Iranwire – Iranian authorities canceled all flights to neighboring Azerbaijan and Armenia until further notice on the second day of a major flare-up in fighting over the territory of Nagorno-Karabakh.
Mohammad Mohammadi, the head of Iran’s Civil Aviation Organization, told ISNA news agency on September 20 that the measure was taken to “ensure passenger safety.”
As a result, passenger flights from Iran to Yerevan and Baku were grounded.
Meanwhile, the Azerbaijani and ethnic Armenian sides reached a cease-fire agreement to end two days of intense fighting in Azerbaijan’s separatist Nagorno-Karabakh region.

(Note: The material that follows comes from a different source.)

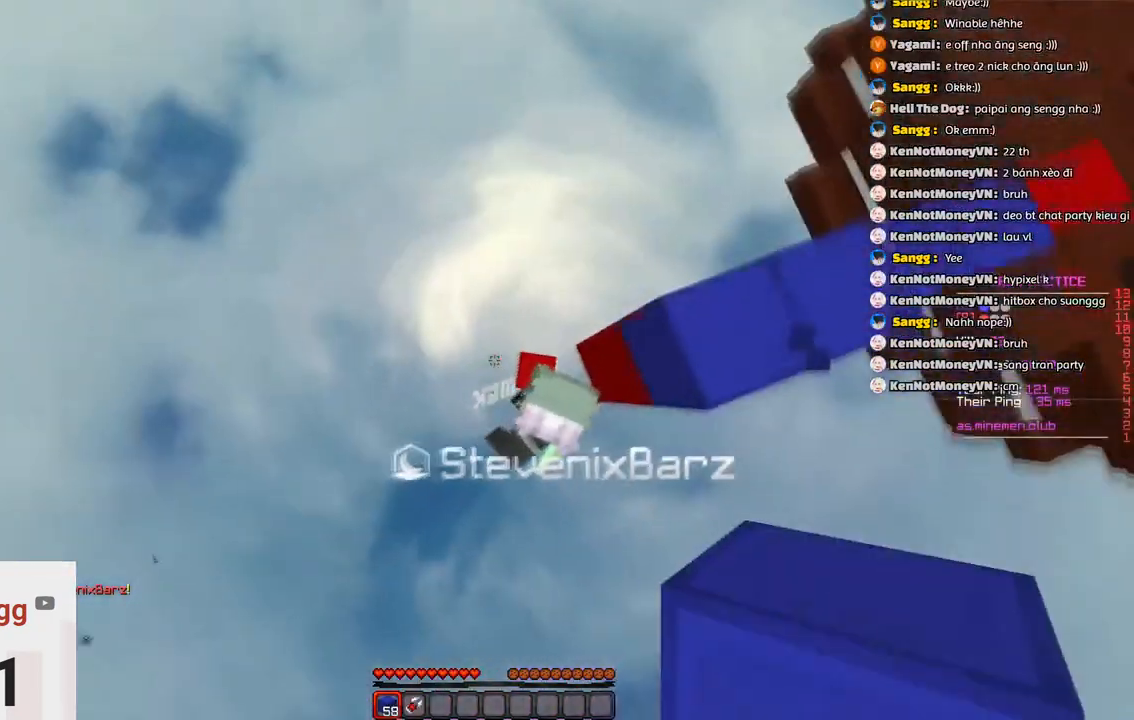
{"keys": ["d", "w"], "events": [[33, "w", "up"], [133, "d", "down"], [216, "a", "up"], [300, "w", "down"]]}
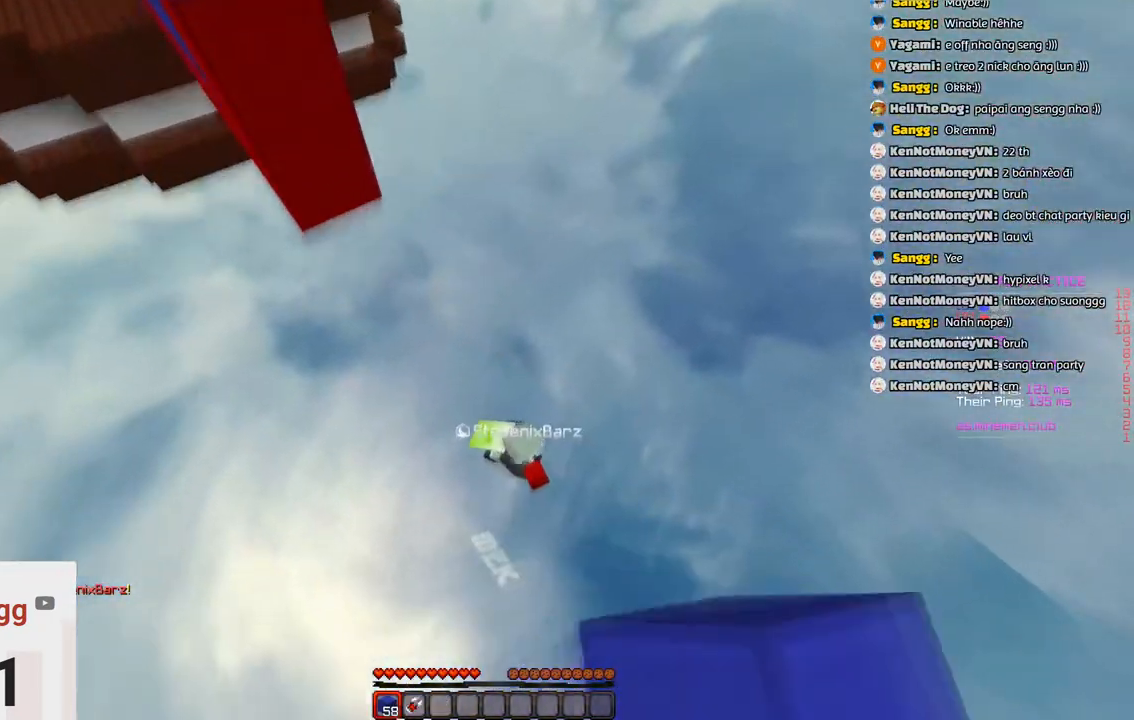
{"keys": [], "events": [[116, "d", "up"], [433, "w", "up"]]}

Talks between Azerbaijani officials and the region’s de facto leadership of the mostly ethnic Armenian enclave on its “reintegration” into Azerbaijan were scheduled to take place on September 20.
The previous day, Azerbaijan unleashed heavy artillery fire on Armenian positions in the mostly ethnic Armenian enclave.
The United Nations, Western powers and Russia appealed for a halt to the hostilities that have killed dozens of people and raised concerns that a full-scale war in the decades-old Caucasus hotspot could resume between Azerbaijan and Armenia.
Iranian forces deployed along the country’s borders with Azerbaijan and Armenia.
In 2020, a Russian-brokered ceasefire ended six weeks of fighting in which Azerbaijan recaptured much of Nagorno-Karabakh and surrounding districts controlled since the 1990s by ethnic Armenians with Yerevan’s support.